* **WORK INSTRUCTION A**:
Copy the rows below word for word, covering the stretch from the first row through the line that contains "Findet ihr d", both ends included.

* **EXTRACTED TEXT**:
########
This article describes some of the considerations.
Message exchange needs
A message exchange between a producer and a consumer needs:
- A shape or structure that defines the payload of the message.
- An encoding format to represent the payload.
- Serialization libraries to read and write the encoded payload.
The producer of the message defines the message shape based on the business logic and the information that it wants to send to the consumers. To structure the shape, divide the information into discrete or related subjects (or fields). Decide the characteristics of the values for those fields. Consider the following questions.
- What is the most efficient data type?
- Does the payload always have specific fields?
- Does the payload have a single record or a repeated set of values?
Then choose an encoding format depending on your needs. Specific factors include the ability to create highly structured data if you need it, the time taken to encode and transfer the message, and the ability to parse the payload. Then choose an encoding format that meets your needs.
The consumer must understand those decisions to correctly read incoming messages.
To transfer messages, the producer serializes the message to an encoding format. At the receiving end, the consumer deserializes the payload to access the data. This process ensures that both entities share the same model. As long as the shape remains unchanged, messaging continues without any problems. When the contract changes, the encoding format should be capable of handling the change without breaking the consumer.
Some encoding formats such as JSON are self-describing, which means that they can be parsed without referencing a schema. However, these formats often produce larger messages. Other formats might not parse data as easily, but they result in more compact messages. This article outlines key factors to help you choose the right format.
Encoding format considerations
The encoding format defines how a set of structured data is represented as bytes. The type of message can influence the choice of format. Messages related to business transactions most likely contain highly structured data. Also, you might want to retrieve the structured data later for auditing purposes. For a stream of events, you might want to read a sequence of records as quickly as possible and store it for statistical analysis.
########
* **PROVIDED RECORDS**:
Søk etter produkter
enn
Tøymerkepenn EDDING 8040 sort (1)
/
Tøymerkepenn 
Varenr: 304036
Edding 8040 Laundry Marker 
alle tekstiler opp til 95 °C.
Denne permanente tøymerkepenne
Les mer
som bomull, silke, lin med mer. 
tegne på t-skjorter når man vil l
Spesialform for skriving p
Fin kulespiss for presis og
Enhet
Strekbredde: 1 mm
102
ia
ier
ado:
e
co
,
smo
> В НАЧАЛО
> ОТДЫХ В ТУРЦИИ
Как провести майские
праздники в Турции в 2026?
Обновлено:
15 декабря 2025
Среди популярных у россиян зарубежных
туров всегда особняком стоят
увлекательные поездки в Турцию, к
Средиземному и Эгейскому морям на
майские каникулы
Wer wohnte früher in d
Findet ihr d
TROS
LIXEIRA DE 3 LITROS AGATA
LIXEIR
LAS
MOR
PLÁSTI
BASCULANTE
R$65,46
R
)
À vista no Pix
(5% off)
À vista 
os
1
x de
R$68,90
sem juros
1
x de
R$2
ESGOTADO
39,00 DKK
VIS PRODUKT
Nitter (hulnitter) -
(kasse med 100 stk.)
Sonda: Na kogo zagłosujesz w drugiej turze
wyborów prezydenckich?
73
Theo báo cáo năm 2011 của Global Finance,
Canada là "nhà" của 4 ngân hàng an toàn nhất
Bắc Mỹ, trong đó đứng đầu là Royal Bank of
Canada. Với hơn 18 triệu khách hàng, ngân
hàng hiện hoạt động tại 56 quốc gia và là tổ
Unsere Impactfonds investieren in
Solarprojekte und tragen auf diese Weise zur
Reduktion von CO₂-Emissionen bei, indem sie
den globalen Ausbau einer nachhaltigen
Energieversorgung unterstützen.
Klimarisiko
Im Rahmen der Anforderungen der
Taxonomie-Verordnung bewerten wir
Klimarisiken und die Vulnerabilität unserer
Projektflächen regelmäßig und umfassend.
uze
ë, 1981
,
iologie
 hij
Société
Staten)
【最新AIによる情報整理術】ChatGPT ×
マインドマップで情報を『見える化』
########
* **WORK INSTRUCTION B**:
In the article on message encoding formats, translate this sentence into Spanish: "The consumer must understand those decisions to correctly read incoming messages."

* **EXERCISE RESPONSE A**:
Søk etter produkter
enn
Tøymerkepenn EDDING 8040 sort (1)
/
Tøymerkepenn 
Varenr: 304036
Edding 8040 Laundry Marker 
alle tekstiler opp til 95 °C.
Denne permanente tøymerkepenne
Les mer
som bomull, silke, lin med mer. 
tegne på t-skjorter når man vil l
Spesialform for skriving p
Fin kulespiss for presis og
Enhet
Strekbredde: 1 mm
102
ia
ier
ado:
e
co
,
smo
> В НАЧАЛО
> ОТДЫХ В ТУРЦИИ
Как провести майские
праздники в Турции в 2026?
Обновлено:
15 декабря 2025
Среди популярных у россиян зарубежных
туров всегда особняком стоят
увлекательные поездки в Турцию, к
Средиземному и Эгейскому морям на
майские каникулы
Wer wohnte früher in d
Findet ihr d

* **EXERCISE RESPONSE B**:
El consumidor debe comprender esas decisiones para leer correctamente los mensajes entrantes.